La partie après le refuge est une belle montée vers le Pic del Port vell, le point culminant de la course…mon prévisionnel m’indique un passage sur les crêtes vers 5h du matin, chose faite et magnifique levé de soleil en prime… avec le balai de frontale derrière et devant.
Ce passage-là était pour moi signe de la 1ere moitié de course car malgré qu’on ne soit qu’à 24-25km jusqu’au 45ième km (lieu de base de vie) il ne restait que de la descente, hormis cette montée casse pattes au Col de la Botella (3ième ravito – passage en 6h37 (192°/434) toujours avec 10-20min de décalage par rapport à mon prévisionnel, c’est rassurant).
Mes supporters arrivent à l’entrée en même temps que moi
Col de la Botella direction Prat Gran, la base de vie, 15km de profil négatif. La descente se fait sur un bon tempo… enfin le mien bien sûr car le 1er est déjà à plus que la mi-course lol. La chaleur se fait sentir surtout en arrivant en ville sur le bitume.
Base de vie en visu et mes supporters qui arrivent à l’entrée en même temps que moi. Perfect ! Je m’accorde une petite pause de 45min, toujours prévu dans mon timing, et je repars comme neuf avec la chaleur en plus…et 198ième en sortie des stands !
Et là je rentre dans le dur pour 11km jusqu’au prochain ravitaillement, erreur de débutant, j’ai trop serré mes chaussures pour éviter une ampoule car je sentais un échauffement avant la base de vie…
5 km de montée sur des cailloux, ça passe mais je sens de plus en plus la pose du pied gauche difficile pour en arriver sur la partie la plus roulante de la course 6km de plat ou faux plat descendant où je ne peux que marcher et la pause du pied devient très douloureuse.
Le moral en prend un coup, car j’ai les jambes, je ne suis pas essoufflé, bref je suis en forme sauf ce pied… Arrivé au ravito de Pardines 56ième km à 12h21 et 213ième … Décision à prendre… on tente le massage de pied par mon super assistant Alex, je chausse une vieille paire de trail sans serrer fort cette fois et un strap au niveau de l’échauffement pour ne pas surenchérir avec une ampoule.
Là je ne voulais pas arrêter mais je me posais sérieusement la question de ce que j’avais et comment je pouvais finir dans cet état… Pendant le massage j’ai vu une grosse dizaine de coureur passer… Grrrr… je ne jouais pas une place mais mon esprit de compétiteur en prend un coup quand même.

> Entrées extraites
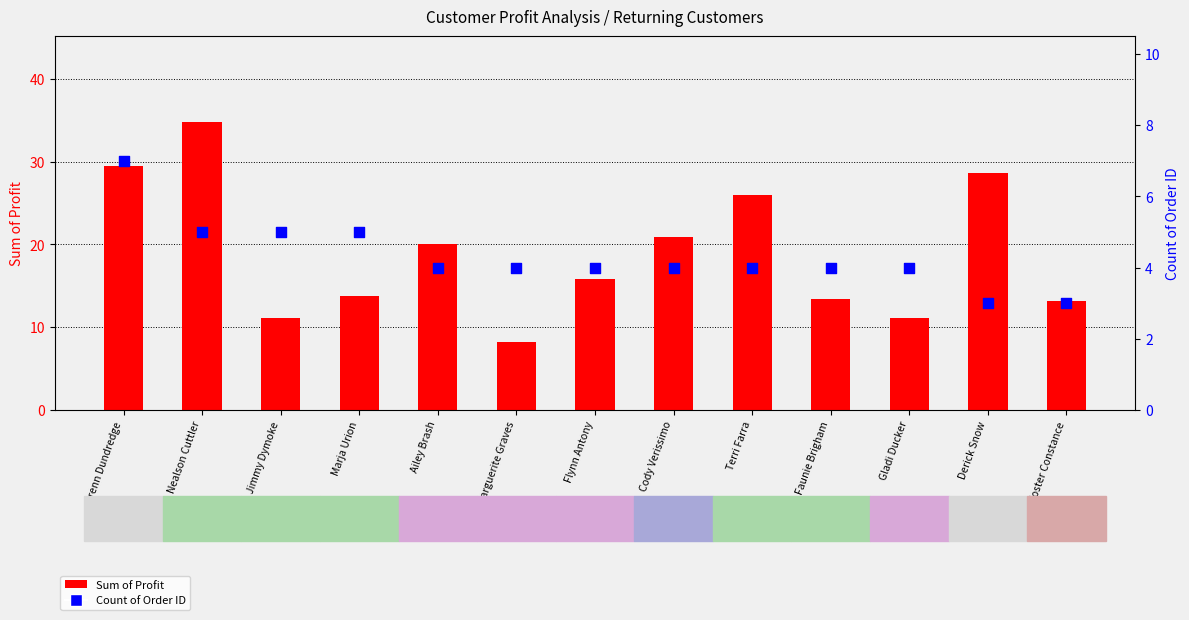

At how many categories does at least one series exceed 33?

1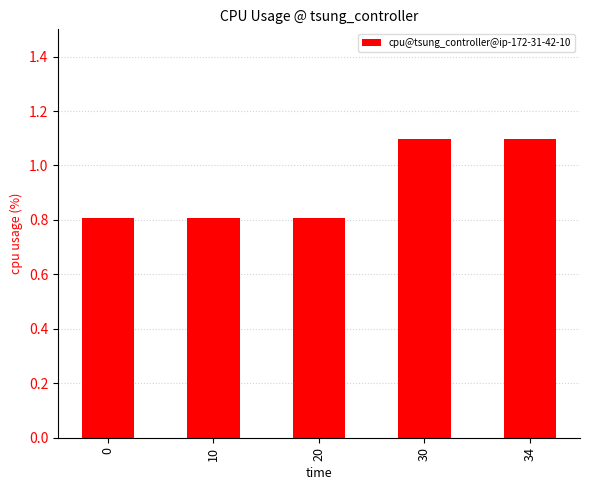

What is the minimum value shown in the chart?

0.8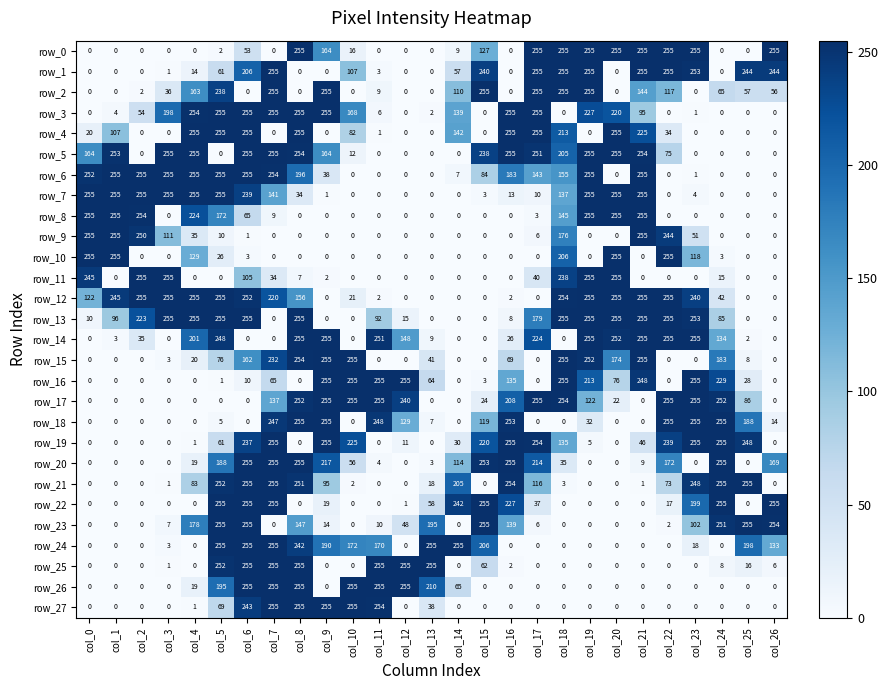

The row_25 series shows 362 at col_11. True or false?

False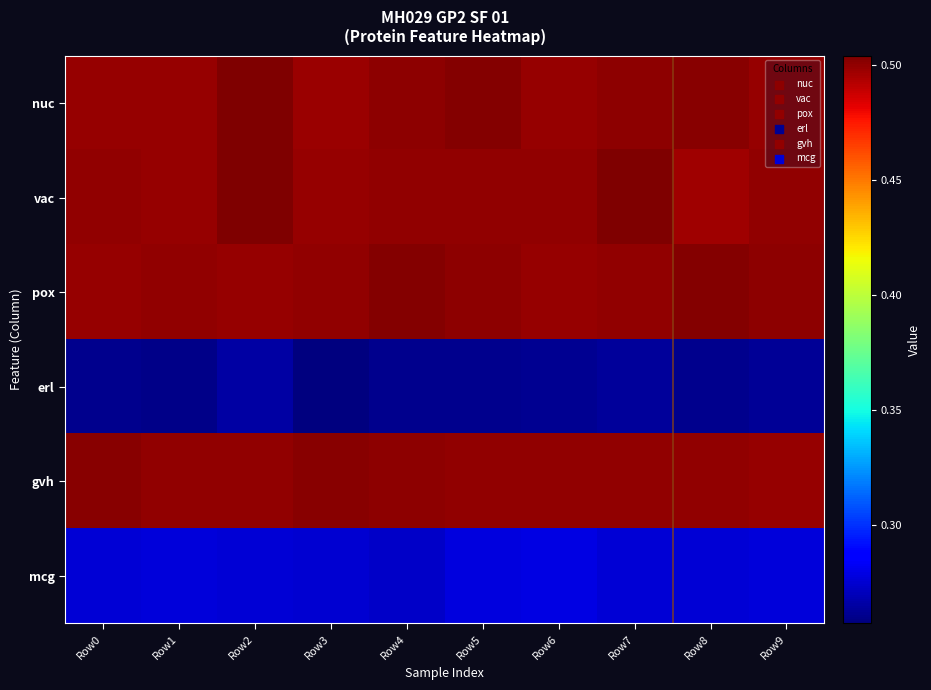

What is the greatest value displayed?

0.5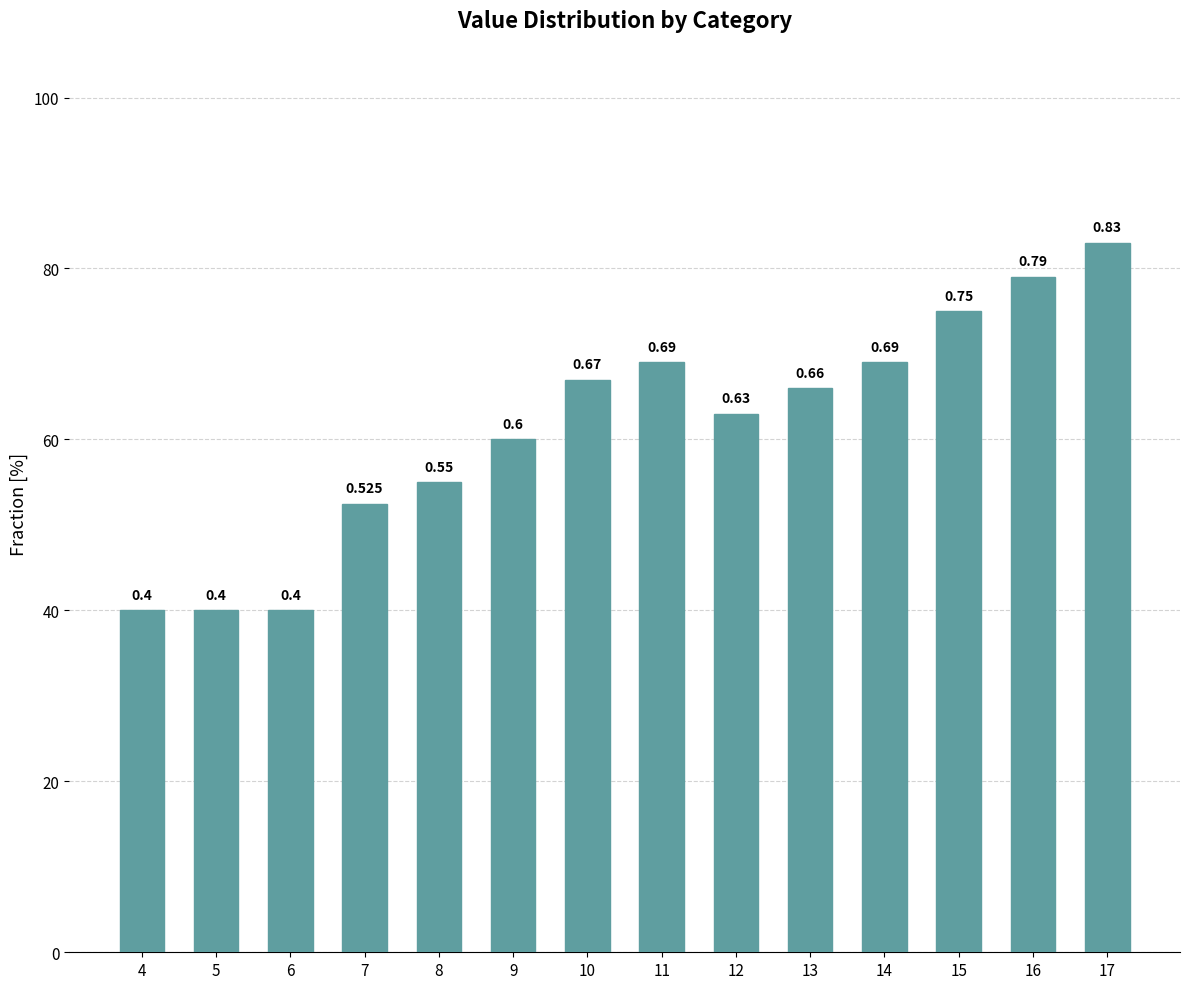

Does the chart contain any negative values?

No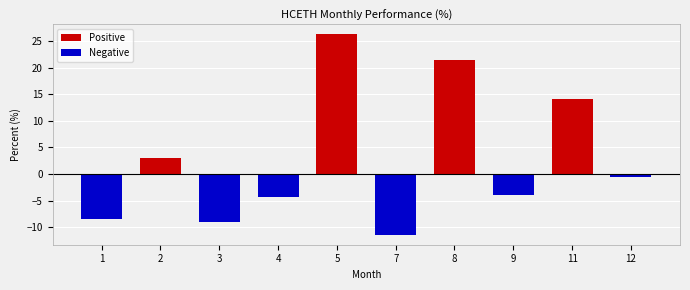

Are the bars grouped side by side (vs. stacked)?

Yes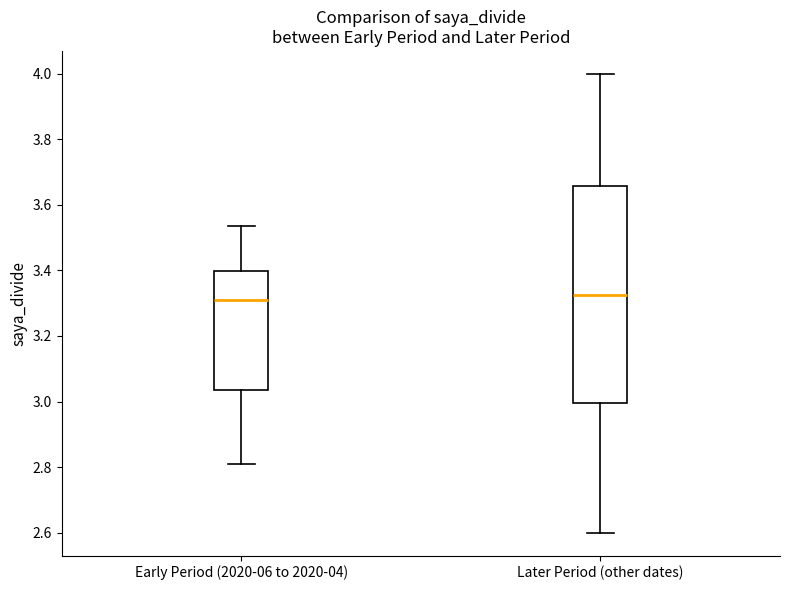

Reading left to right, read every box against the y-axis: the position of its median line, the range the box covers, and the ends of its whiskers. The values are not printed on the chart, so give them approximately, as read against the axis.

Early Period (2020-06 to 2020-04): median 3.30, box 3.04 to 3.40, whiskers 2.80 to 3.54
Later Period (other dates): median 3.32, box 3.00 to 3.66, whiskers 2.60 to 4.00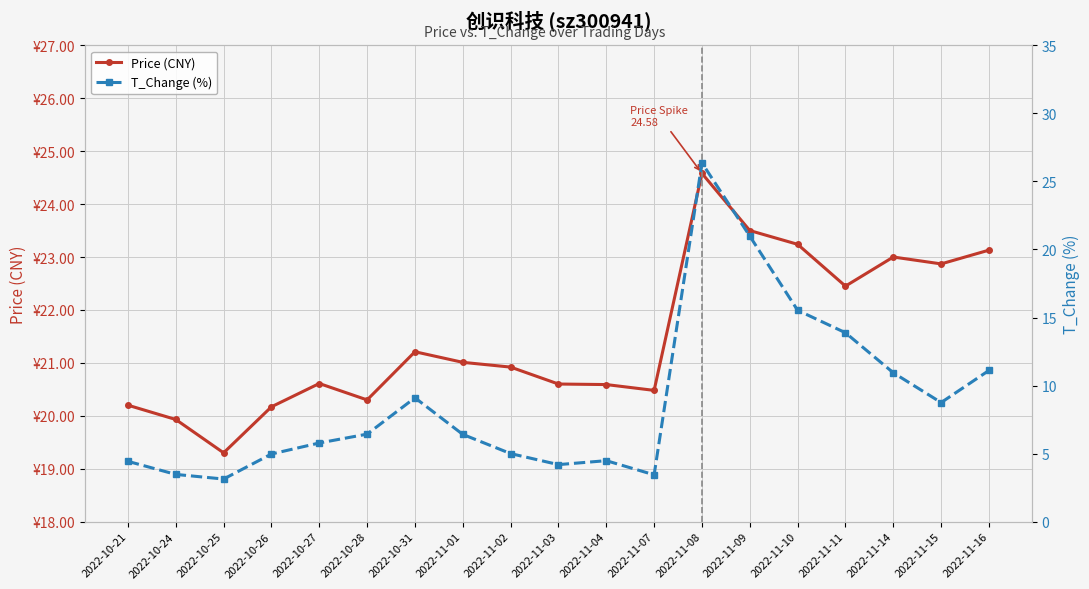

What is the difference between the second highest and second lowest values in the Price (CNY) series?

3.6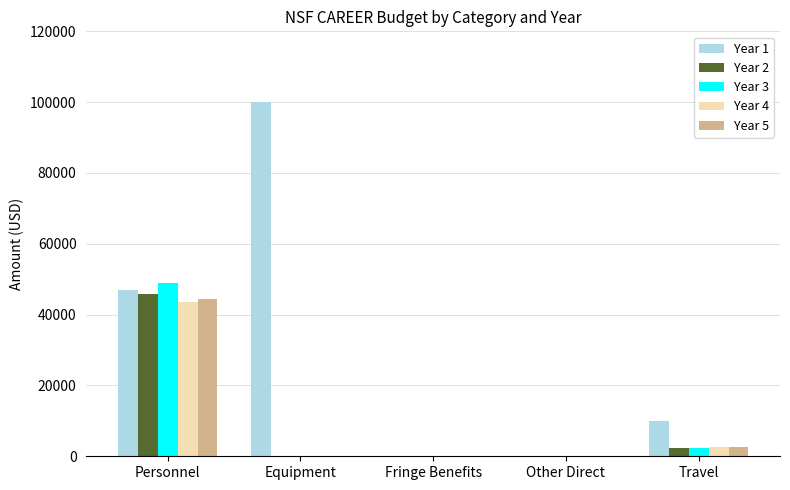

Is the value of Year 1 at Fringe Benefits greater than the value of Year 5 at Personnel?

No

> À vous
Recopiez mot pour mot le passage du récit de course qui va de « Le moral en » jusqu'à « avec une ampoule. » inclus. Appuyez-vous uniquement sur le récit de course, sans recourir à la liste.

> Tâche accomplie
Le moral en prend un coup, car j’ai les jambes, je ne suis pas essoufflé, bref je suis en forme sauf ce pied… Arrivé au ravito de Pardines 56ième km à 12h21 et 213ième … Décision à prendre… on tente le massage de pied par mon super assistant Alex, je chausse une vieille paire de trail sans serrer fort cette fois et un strap au niveau de l’échauffement pour ne pas surenchérir avec une ampoule.